Which makes sense because we have been mysteriously sold the idea, by some unknown force, that the fierce black woman who takes no bullshit is the one who climbs corporate ranks. However, we need to evaluate the truth behind this analysis., because the next question I asked my colleague is, “I know that there is only one black female partner in your company, she obviously came through a time where things were different, do you think she justifiably complained about social issues during her time (A time which was much worse than today) and further more do you think that an ability to be vocal is what eventually led her to the top?”
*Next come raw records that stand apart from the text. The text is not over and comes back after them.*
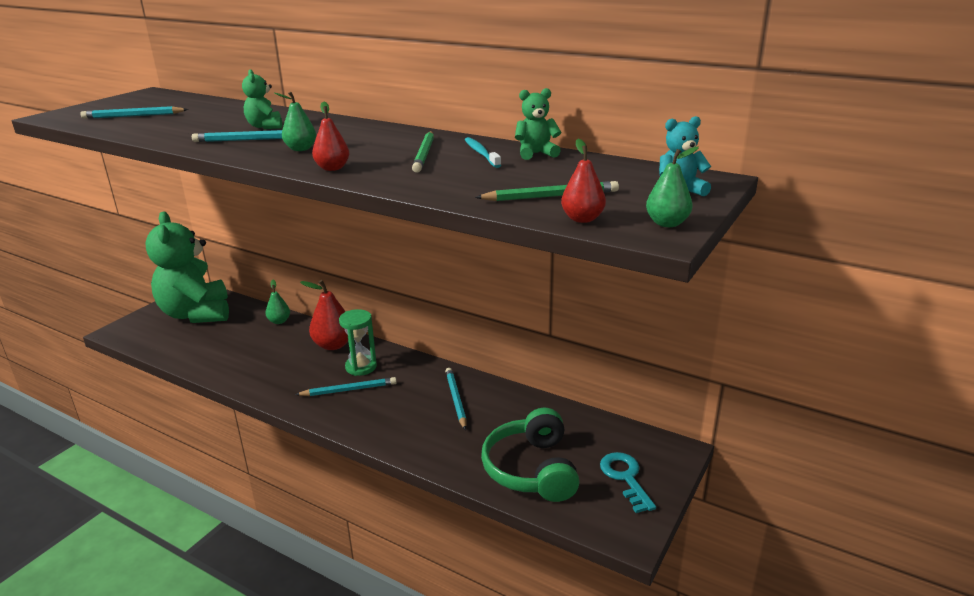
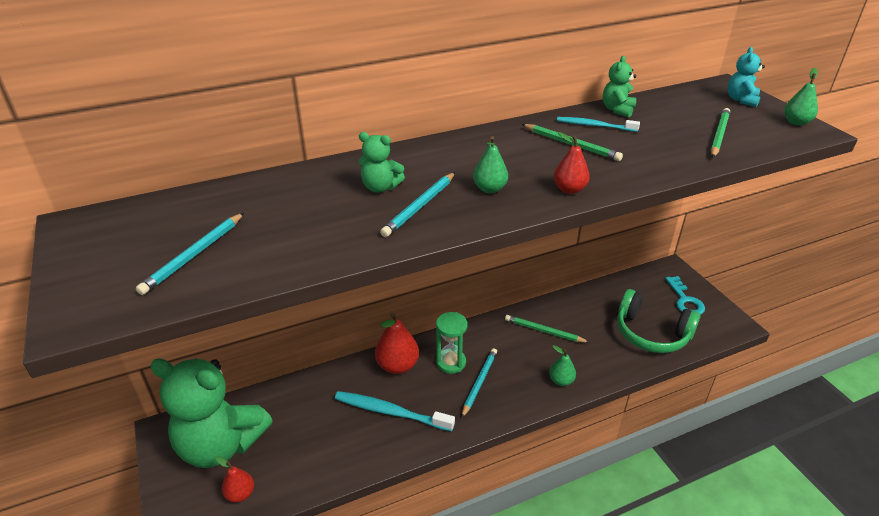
camera: 55 degrees left, 10 degrees up
green pear [266,280,290,324] -> green pear moved to [549,345,576,386]
turquoise pencil [445,368,467,430] -> green pencil [505,315,590,343]
red pear [561,139,606,223] -> red pear moved to [216,456,254,502]
turquoise key [600,452,656,513] -> turquoise key turned 120 degrees counterclockwise [665,276,705,315]
none -> turquoise toothbrush [335,391,455,431]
Realistically speaking, identity politics make Caucasians tired and uncomfortable and if you are relying on them to promote you to the ranks you need to be at, you probably won’t be their first choice. You could be unknowingly committing corporate suicide simply because they don’t want to work with someone who makes them uncomfortable.  So as a black female who isn’t about forcing herself into Afrikaans social circles that may or may not accept me, what do I do?

After a long and meaningful conversation, we concluded that you work hard and find the balance. Honestly speaking, subtle racial comments and unfair work designation happen all too often in corporate that if you are going to complain about them every time they happen, you will physically burn out and exhaust yourself whilst making very little difference. We need to learn to be strategic about it, keep the peace and raise your concerns in spaces that actually matter, where people capable of making a difference are actually present. You can’t afford to be quiet about it because it’s your responsibility to make it better for the next generation of blacks coming after you, as have those who came before you. Also making it clear that we are inevitably here to stay.

Attend the awkward social functions and engage in the conversations about share price fluctuations, politely respond to the subtle racial remarks they seem to be “unaware” of and if it appears that this person is willing to listen be as honest and informative as possible. But don’t break a sweat doing it. I know we are tired of having to defend and explain ourselves but don’t make the mistake of balancing your silence, just be strategic about your “noise”.